[Reading passage]

The conflict between science-based theories and firmly held beliefs dates back to the earliest precursors of the scientific method. Around 140 A.D., Claudius Ptolemy wrote his theory on the motion of the planets(13). Lacking a clearly defined scientific method, Ptolemy likely started with the beliefs of the time that were based upon various religious scriptures (e.g. Joshua 10:13), and set out to find information that would substantiate that the Earth was stationary and the rest of the "heavens" revolved around it. Since the Ptolemaic theory was in keeping with the scriptures, the Church accepted it as absolute, and anyone who did not believe in the Ptolemaic theory was punished, often with house arrest(1). In the 1500s Nicholas Copernicus published a book in which he stated, "The sun is sitting in one place and the earth is going round the sun." However, he never disclosed that he was the author of the book for fear of retaliation. His fears were well founded because after his death, scholars who spoke in favor of his theory were sentenced to be burnt to death. The Ptolemaic theory was accepted as fact for about 1000 years when Galileo, with the benefit of a telescope, was able to disprove the long existing "theory."
No doubt, the scientific method was developed in response to false theories derived from reasoning that involved searching for evidence to support a desired conclusion and excluding any information that didn't fit the preconceived theory. The scientific method has its roots in the 1700s (and perhaps even earlier), and defines all valid scientific research today(2, 14).
Probably every generation has had to deal with some form of pseudo-science that has been accepted as fact based upon non-scientifically obtained information. One need only look at the "wisdom" of the 1940s warning that if one goes swimming within an hour of eating (even just wading), one will get a stomach cramp and drown. While common sense would dictate that swimming long distances or far from shore after a huge meal is not a wise thing to do, the belief that someone who swam within an hour after eating would almost assuredly knot up into a ball and sink to the bottom has simply never been verified (4,5). The practice of waiting an hour after eating before going into the water has all but vanished.
The development of the Internet has amplified the problem of pseudo-science, because anybody can publish anything, truth of fiction that will in turn become available to people throughout the world. While the average individual in the developed world is savvy about surfing the Internet, a much smaller percent of these individuals know how to determine if a publication contains correct information. After all, some of the writers out there can flaunt the title PhD after their names. Some may have dubious credentials, and others have skewed research results resulting from a conflict of interest or personal passion that interferes with the ability to conduct unbiased research.
Many websites are sponsored by organizations or individuals that might have hidden agendas. "The Greening Earth Society" (GES), for example, sounds like an organization that might be sponsored by a tree-hugging environmental group. In fact, it is sponsored by the Western Fuels Association, a multi-million dollar cooperative of western state coal-dependent utilities with interests that include discrediting climate change science and preventing the promulgation of regulations that might be to the best interest of coal-related industries(11). Another such organization is the "Competitive Enterprise Institute (CEI)(10, 12). " This organization is heavily funded by Exxon, and their major emphasis at the moment seems to be convincing the world that excessive CO2 is actually good for the environment. On the other hand, Green Peace often goes in the opposite direction trying to prove that any new innovation that is for profit must be bad for the environment and inspired by greed. If you think that these websites have minimal effect on what the average American believes, think again. I attended a forum for environmentally conscious businesses recently, in which a gentleman stood up and explained that it would be environmentally catastrophic if we did away with all of the coal-fired power plants because the plants wouldn't have the CO2 needed to photosynthesize.

[/Reading passage]
[Given information]

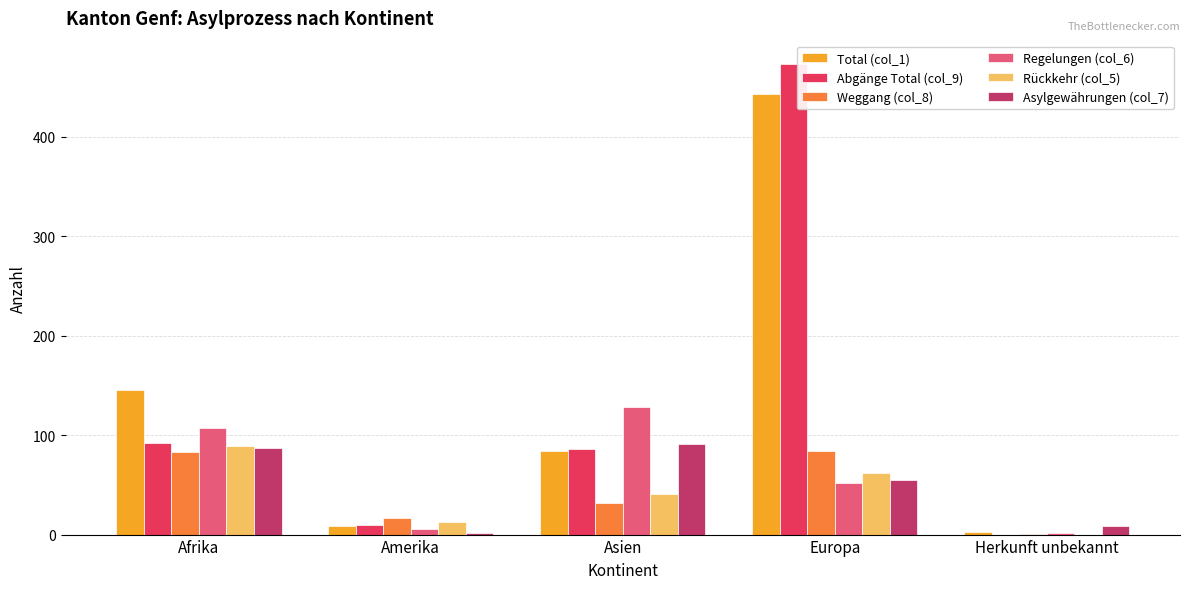

Where does the Total (col_1) series first go above 84?

Afrika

[/Given information]

Action item. Continue the text on pseudo-science and the scientific method, picking up right after its final sentence. None of the lines has any bearing on what comes next.

Final answer.
The Greening Earth Society cites Pieter Tans and co-authors of the NOAA report on increased levels of CO2 in the atmosphere. The Greening Earth Society concluded that CO2 actually make plants grow better and faster, and thus, an increase in CO2 is actually beneficial to the environment. They point out specific examples of pastures in New Zealand, forests in Africa and crop fields around the world that have shown positive results as an effect of increased CO2 levels. Pieter Tans strongly disagrees with how Palmer has interpreted the study's findings(6,7). According to Tans "The magnitude of error in the study is great enough to make nothing certain," and "Not all of the causes for the results of the study are known(7)." Palmer also uses bits and pieces of information from the Intergovernmental Panel on Climate Change (IPCC) study that seems to bend information in the direction of his beliefs, ignoring important information that were contrary to what he was trying to prove.
To the non-scientist, the "implied facts" are believable and impressive. That is exactly what the Greening Earth Society and the Competitive Enterprise Institute would have you believe. But think about it for a moment. Plants had little problem photosynthesizing before the power plants came along. In addition, an increase in CO2 poses a serious risk to human health. CO2 is necessary for plants to photosynthesize, but an increase in CO2 can have an affect on animals. Atmospheric oxygen concentration is reduced in proportion to the increase in CO2(9). An increase in CO2 tends to lead to an increase in pollen content of the air which increases problems with allergies(8). Most importantly, CO2 increase is almost always linked to an increase in other impurities that Greening Earth Society never mentions(7).
Aside from the effects of increased CO2 levels on animals, evidence linking increased CO2 levels to global warming is mounting, and it appears that global warming is already occurring. GES would have you belief that there is a big scientific debate over the reality of global warming and the harmful effects of CO2. In reality, the debate is scientists vs. the Greening Earth Society(7).
It takes time to vet an article for accuracy. It requires that one scrutinizes the information presented in the article against the knowledge one already has acquired on the subject. The article must be well written and contain current information. Look for footnotes, bibliographies, etc., and check them out for authenticity. The article must include quality references. It is not enough to look for impressive journal names and recognized scientists. References must be checked to verify that the author has presented the information from the publication honestly and appropriately. The reference may refer to information presented in the introduction and fail to include the fact that the research presented in the paper disagrees with the information presented in the introduction or literature search.
When evaluating a website, there are several questions you should ask. Who does the website represent, and where does the funding come from? Check out the members / officers of the organization and their interest in the subject. Are articles unbiased, or do they have personal or professional interests to protect? The website should be well balanced, presenting the facts rather than taking only one side of an issue. Take time to enter the name of the sponsoring organization or other website information as well as the author of the article into the search engine and see how many other websites refer to the website or authors. See what other websites have to say about the website, author or articles.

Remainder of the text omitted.